# Same house,2 different landline numbers - is this possible?



## Gulliver1 (11 Apr 2010)

Hi all,

I have a landline account with Eircom and I am wondering if it is possible to have a new and separate telephone line installed in the house that will enable me have two different telephone numbers? 
E.g. Line 1's number will be 01-2000001 and the other 01-2000002(fictitious numbers).

Thanks in advance.


----------



## mrblues (11 Apr 2010)

Yes, its no problem. 
I have an office in my house which has two completely separate lines running into it aswell as my home phoneline.


----------



## Gulliver1 (11 Apr 2010)

I have a number of telephone points in my house so I don't think it should be a problem.

Is it Eircom I should contact? Is it expensive to get an additional line set up?


----------



## mrblues (11 Apr 2010)

Gulliver1 said:


> Is it Eircom I should contact? Is it expensive to get an additional line set up?



Yes, if Eircom is your provider then they will be able to do it.

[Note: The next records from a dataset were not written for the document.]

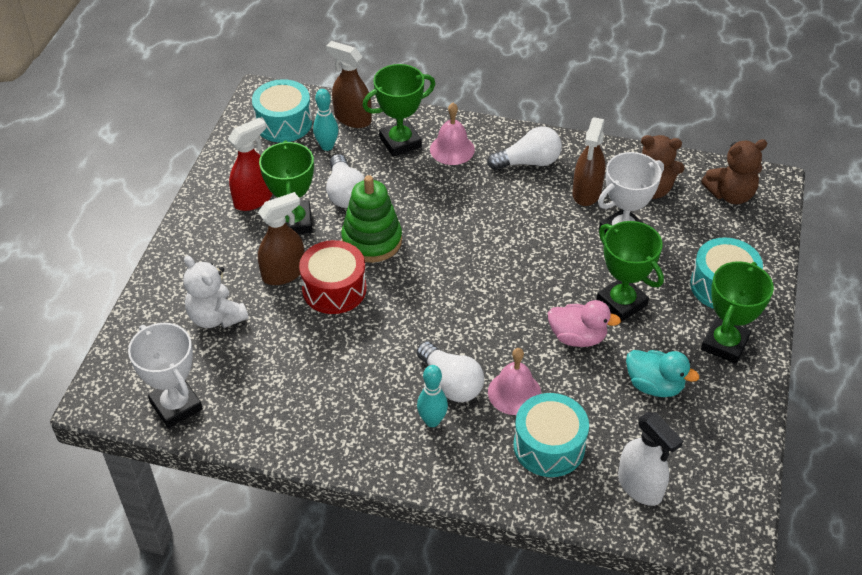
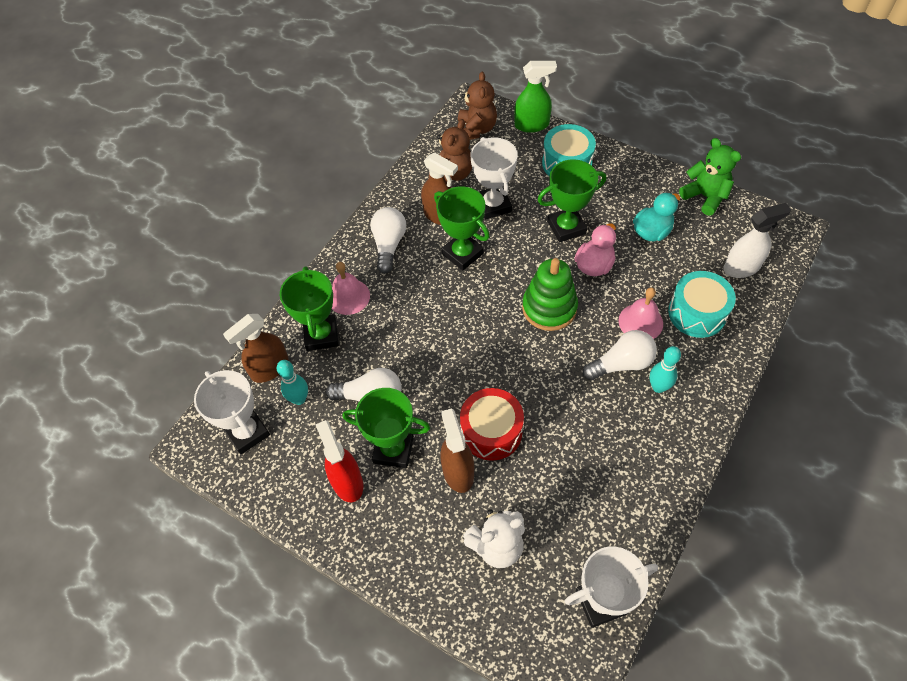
camera: 70 degrees left, 10 degrees up
(283, 123) = (247, 432): turquoise drum -> white trophy
(372, 240) = (441, 387): green stacking toy -> green stacking toy (549, 308)
(724, 344) = (622, 179): green trophy -> green trophy (462, 254)
(741, 434) = (705, 197): none -> green teddy bear
(767, 242) = (532, 125): none -> green spray bottle

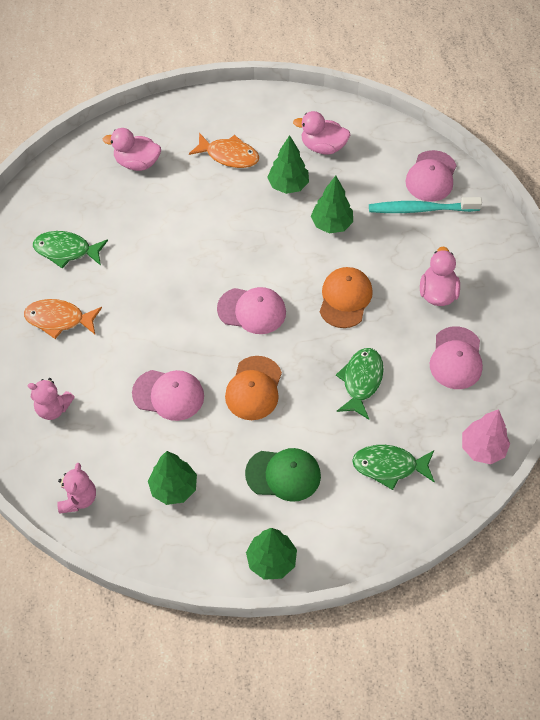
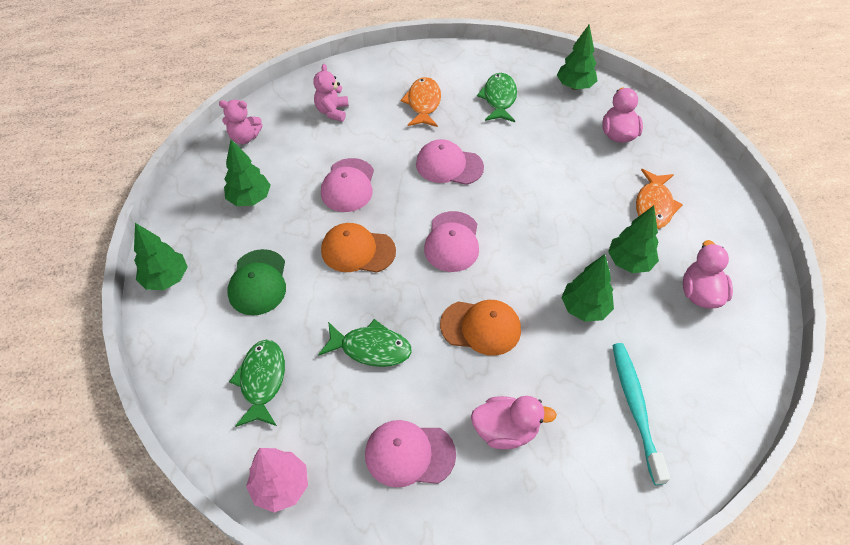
camera: 85 degrees right, 5 degrees down
(62, 184) = (574, 86): none -> green tree
(431, 176) = (695, 420): pink cap -> pink cap (449, 165)

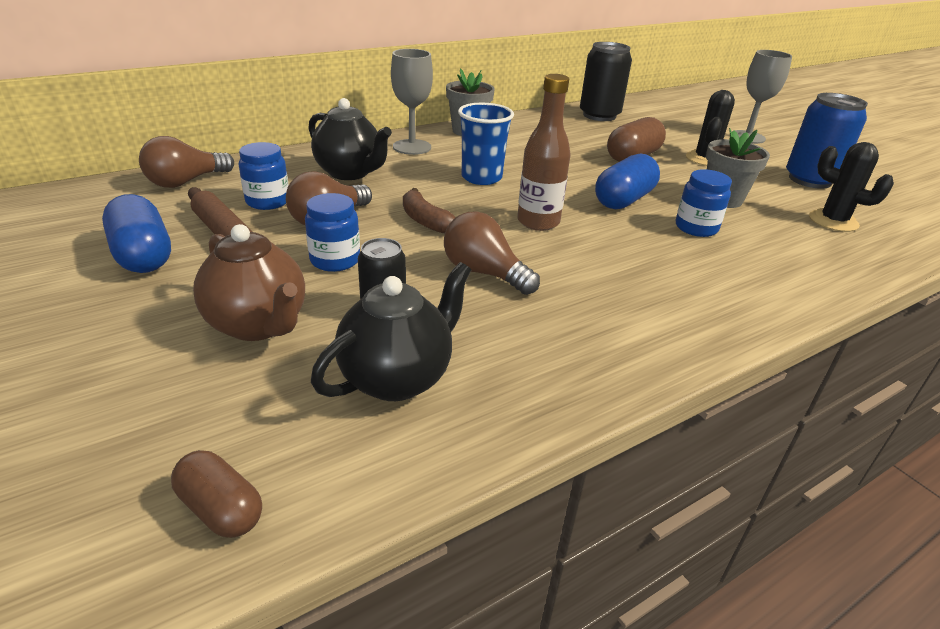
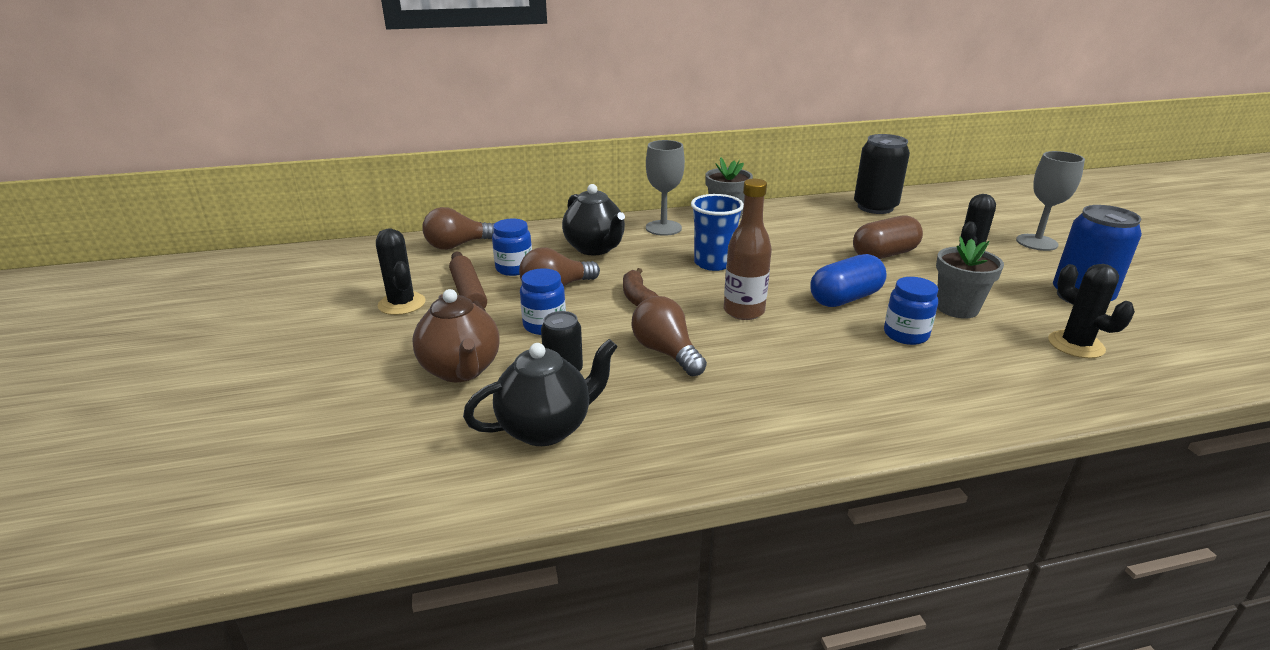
camera: 20 degrees right, 5 degrees down
(143, 255) = (402, 304): blue capsule -> black cactus
(221, 509) = (378, 497): brown capsule -> none

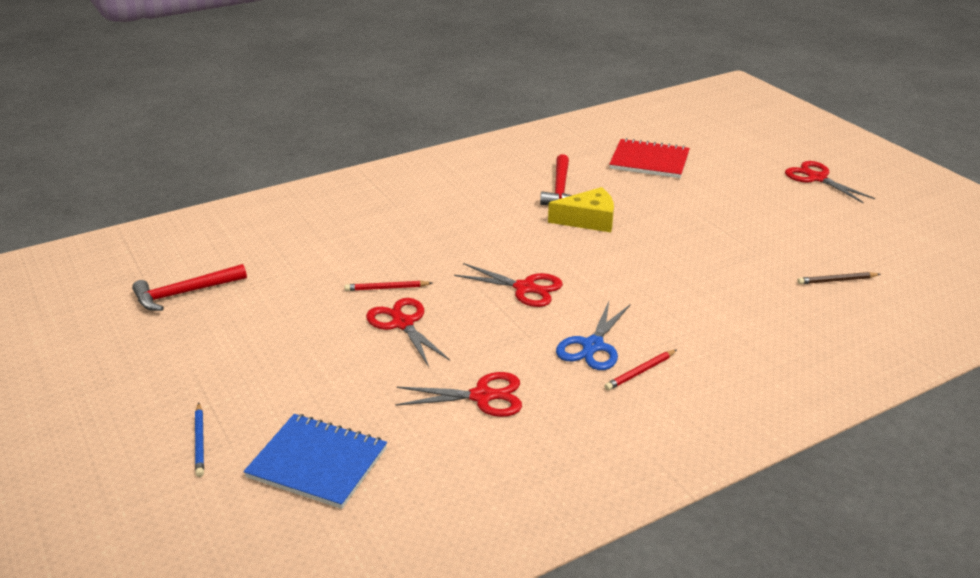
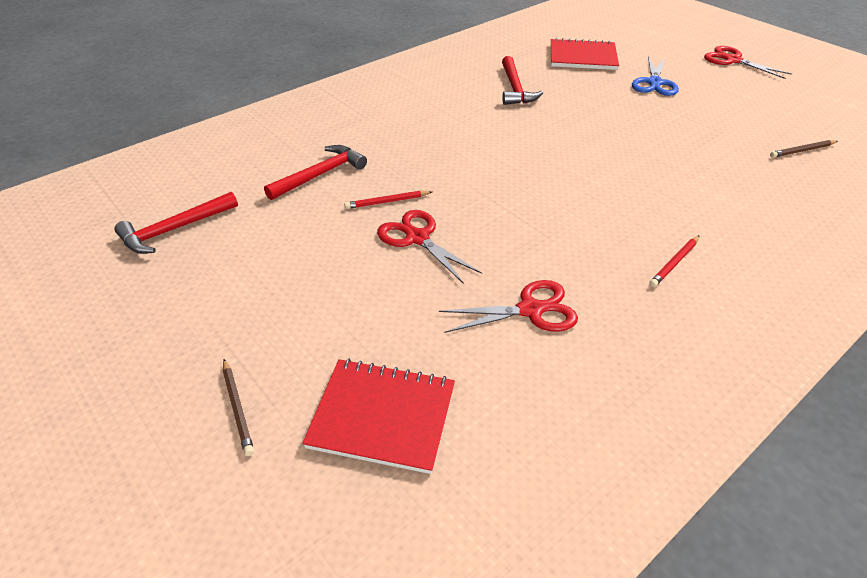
camera: 10 degrees left, 10 degrees up
(200, 442) = (238, 408): blue pencil -> brown pencil
(317, 463) = (382, 416): blue notebook -> red notebook
(332, 257) = (320, 175): none -> red hammer
(525, 288) = (524, 187): red scissors -> none
(588, 220) = (553, 115): yellow cheese -> none
(592, 346) = (616, 240): blue scissors -> blue scissors (654, 83)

If Eircom isn't your provider i'm not sure the process but I assume it is the same although the other provider may have to have the line provisioned by Eircom before they can deliver the new number to you.
In my case I was doing alot of work in the house at the time so had all lines and other cables run to central point and I put in a phone switch (Allows any line be used to dial out so when one is in use it just takes another one).

I could be wrong but as far as I remember I think I paid about €100 for the line to be installed and then normal rental etc after that.


----------



## mathepac (11 Apr 2010)

"Multiple telephone points" in a home are usually for extensions only, all connected to the original single line.


----------



## SparkRite (11 Apr 2010)

Gulliver1 said:


> Hi all,
> 
> I have a landline account with Eircom and I am wondering if it is possible to have a new and separate telephone line installed in the house that will enable me have two different telephone numbers?
> E.g. Line 1's number will be 01-2000001 and the other 01-2000002(fictitious numbers).
> ...



As long as you are willing to pay you can have any amount of lines installed in your house.
However if you just want to go from one line to two then maybe you should consider getting your line upgraded to Hi-Speed(ISDN) which will give you two numbers (your original + one new one) for a lot less than getting a new line in and also a lot less rental per month.


----------



## ACA (12 Apr 2010)

Easiest way to get another line is to go for broadband landline. Eircom do one and all they need to do is send you a new modem takes about 10 days, a lot cheaper and less aggro.


----------



## Leo (13 Apr 2010)

ACA said:


> Easiest way to get another line is to go for broadband landline. Eircom do one and all they need to do is send you a new modem takes about 10 days, a lot cheaper and less aggro.


 
But that just gives you broadband on your existing line, not add a new line which is what the OP is after.
Leo


----------



## ACA (13 Apr 2010)

I think I explained poorly Leo - I have two landlines, one is a broadband landline, the other is a normal landline - there are two separate numbers, one with the normal dialling code for the area, the other with an 076 prefix. It's with Eircom, I got the details from [broken link removed]

I use the fixed landline predominantly for Irish calls and the fax machine, the broadband landline for calls to the UK.


----------



## Leo (14 Apr 2010)

Ah right. OP didn't state whether they wanted broadband or not, that would attract an additional monthly cost.


----------